# Exercise instructions
Down to the last line, retype the records below exactly and skip the pictures.

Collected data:
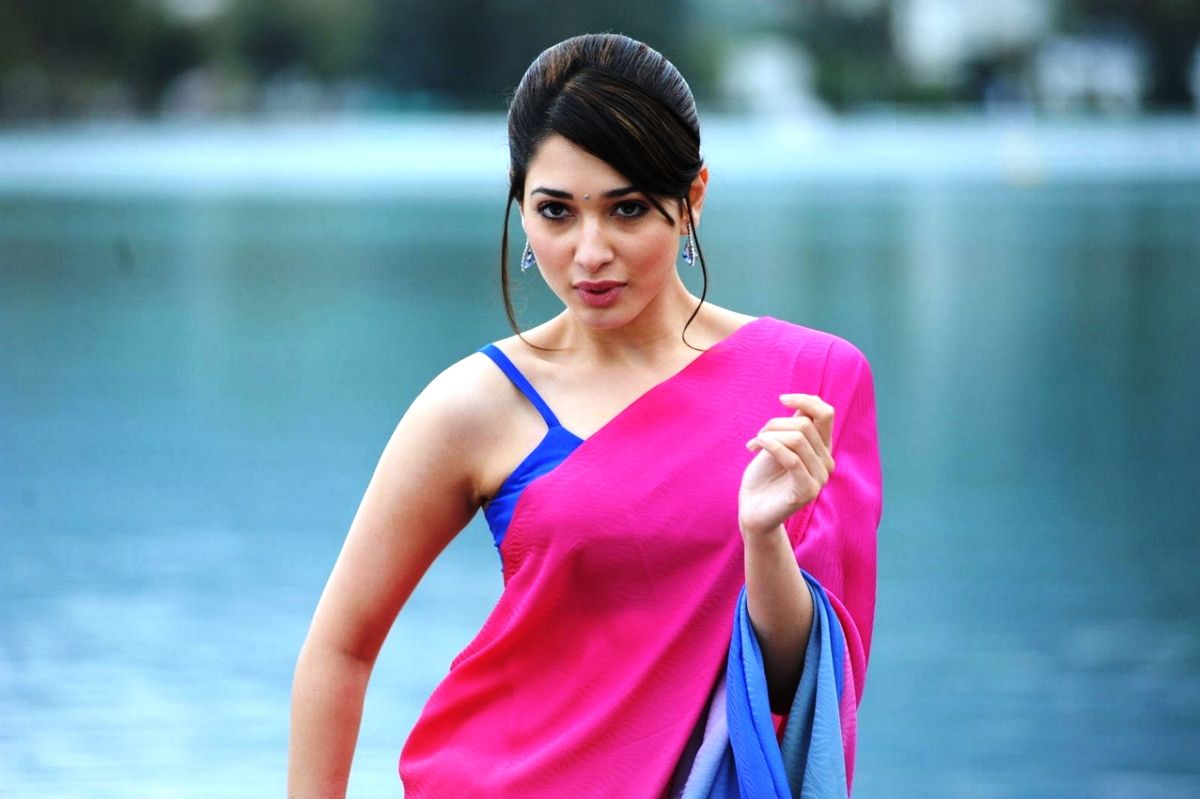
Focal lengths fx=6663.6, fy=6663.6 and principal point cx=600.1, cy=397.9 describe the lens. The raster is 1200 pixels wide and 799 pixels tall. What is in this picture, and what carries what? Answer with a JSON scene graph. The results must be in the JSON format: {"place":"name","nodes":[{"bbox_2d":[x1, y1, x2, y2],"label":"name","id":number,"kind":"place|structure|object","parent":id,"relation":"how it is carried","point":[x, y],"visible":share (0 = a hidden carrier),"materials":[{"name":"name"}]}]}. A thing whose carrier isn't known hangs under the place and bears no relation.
{"place":"outdoors","nodes":[
{"label":"outdoors","id":0,"kind":"place"},
{"bbox_2d":[0,144,1198,796],"label":"water","id":1,"kind":"structure","parent":0,"point":[243,224],"materials":[{"name":"blue liquid"}]},
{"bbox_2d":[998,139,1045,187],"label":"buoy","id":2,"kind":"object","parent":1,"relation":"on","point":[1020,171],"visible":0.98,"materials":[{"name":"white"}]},
{"bbox_2d":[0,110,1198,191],"label":"far shore","id":3,"kind":"structure","parent":0,"point":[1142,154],"materials":[{"name":"white"}]},
{"bbox_2d":[724,40,818,119],"label":"building","id":4,"kind":"structure","parent":0,"point":[773,64],"materials":[{"name":"white"}]},
{"bbox_2d":[893,0,1055,94],"label":"building","id":5,"kind":"structure","parent":0,"point":[935,1],"materials":[{"name":"white"}]},
{"bbox_2d":[1035,33,1145,110],"label":"building","id":6,"kind":"structure","parent":0,"point":[1116,66],"materials":[{"name":"white"}]},
{"label":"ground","id":7,"kind":"structure","parent":0},
{"bbox_2d":[0,0,190,118],"label":"tree","id":8,"kind":"object","parent":7,"relation":"on","point":[52,19],"visible":0.81,"materials":[{"name":"green plant"}]},
{"bbox_2d":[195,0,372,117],"label":"tree","id":9,"kind":"object","parent":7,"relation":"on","point":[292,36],"visible":0.76,"materials":[{"name":"green plant"}]},
{"bbox_2d":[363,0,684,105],"label":"tree","id":10,"kind":"object","parent":7,"relation":"on","point":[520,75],"visible":0.67,"materials":[{"name":"green plant"}]},
{"bbox_2d":[289,29,881,798],"label":"woman","id":11,"kind":"object","parent":7,"relation":"on","point":[661,208],"visible":0.98},
{"bbox_2d":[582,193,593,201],"label":"bindi","id":12,"kind":"object","parent":11,"relation":"attached to","point":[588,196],"visible":0.91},
{"bbox_2d":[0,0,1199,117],"label":"tree line","id":13,"kind":"object","parent":7,"relation":"on","point":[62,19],"visible":0.61,"materials":[{"name":"green plant"}]},
{"bbox_2d":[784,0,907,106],"label":"tree","id":14,"kind":"object","parent":7,"relation":"on","point":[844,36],"visible":0.68,"materials":[{"name":"green plant"}]},
{"bbox_2d":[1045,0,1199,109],"label":"tree","id":15,"kind":"object","parent":7,"relation":"on","point":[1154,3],"visible":0.71,"materials":[{"name":"green plant"}]}
]}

# Problem solution
Focal lengths fx=6663.6, fy=6663.6 and principal point cx=600.1, cy=397.9 describe the lens. The raster is 1200 pixels wide and 799 pixels tall. What is in this picture, and what carries what? Answer with a JSON scene graph. The results must be in the JSON format: {"place":"name","nodes":[{"bbox_2d":[x1, y1, x2, y2],"label":"name","id":number,"kind":"place|structure|object","parent":id,"relation":"how it is carried","point":[x, y],"visible":share (0 = a hidden carrier),"materials":[{"name":"name"}]}]}. A thing whose carrier isn't known hangs under the place and bears no relation.
{"place":"outdoors","nodes":[
{"label":"outdoors","id":0,"kind":"place"},
{"bbox_2d":[0,144,1198,796],"label":"water","id":1,"kind":"structure","parent":0,"point":[243,224],"materials":[{"name":"blue liquid"}]},
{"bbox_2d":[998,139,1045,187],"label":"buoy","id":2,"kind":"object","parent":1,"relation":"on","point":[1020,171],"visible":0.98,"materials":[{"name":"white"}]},
{"bbox_2d":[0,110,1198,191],"label":"far shore","id":3,"kind":"structure","parent":0,"point":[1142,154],"materials":[{"name":"white"}]},
{"bbox_2d":[724,40,818,119],"label":"building","id":4,"kind":"structure","parent":0,"point":[773,64],"materials":[{"name":"white"}]},
{"bbox_2d":[893,0,1055,94],"label":"building","id":5,"kind":"structure","parent":0,"point":[935,1],"materials":[{"name":"white"}]},
{"bbox_2d":[1035,33,1145,110],"label":"building","id":6,"kind":"structure","parent":0,"point":[1116,66],"materials":[{"name":"white"}]},
{"label":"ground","id":7,"kind":"structure","parent":0},
{"bbox_2d":[0,0,190,118],"label":"tree","id":8,"kind":"object","parent":7,"relation":"on","point":[52,19],"visible":0.81,"materials":[{"name":"green plant"}]},
{"bbox_2d":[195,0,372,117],"label":"tree","id":9,"kind":"object","parent":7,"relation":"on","point":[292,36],"visible":0.76,"materials":[{"name":"green plant"}]},
{"bbox_2d":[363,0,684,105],"label":"tree","id":10,"kind":"object","parent":7,"relation":"on","point":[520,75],"visible":0.67,"materials":[{"name":"green plant"}]},
{"bbox_2d":[289,29,881,798],"label":"woman","id":11,"kind":"object","parent":7,"relation":"on","point":[661,208],"visible":0.98},
{"bbox_2d":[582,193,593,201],"label":"bindi","id":12,"kind":"object","parent":11,"relation":"attached to","point":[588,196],"visible":0.91},
{"bbox_2d":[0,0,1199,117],"label":"tree line","id":13,"kind":"object","parent":7,"relation":"on","point":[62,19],"visible":0.61,"materials":[{"name":"green plant"}]},
{"bbox_2d":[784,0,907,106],"label":"tree","id":14,"kind":"object","parent":7,"relation":"on","point":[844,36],"visible":0.68,"materials":[{"name":"green plant"}]},
{"bbox_2d":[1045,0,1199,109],"label":"tree","id":15,"kind":"object","parent":7,"relation":"on","point":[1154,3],"visible":0.71,"materials":[{"name":"green plant"}]}
]}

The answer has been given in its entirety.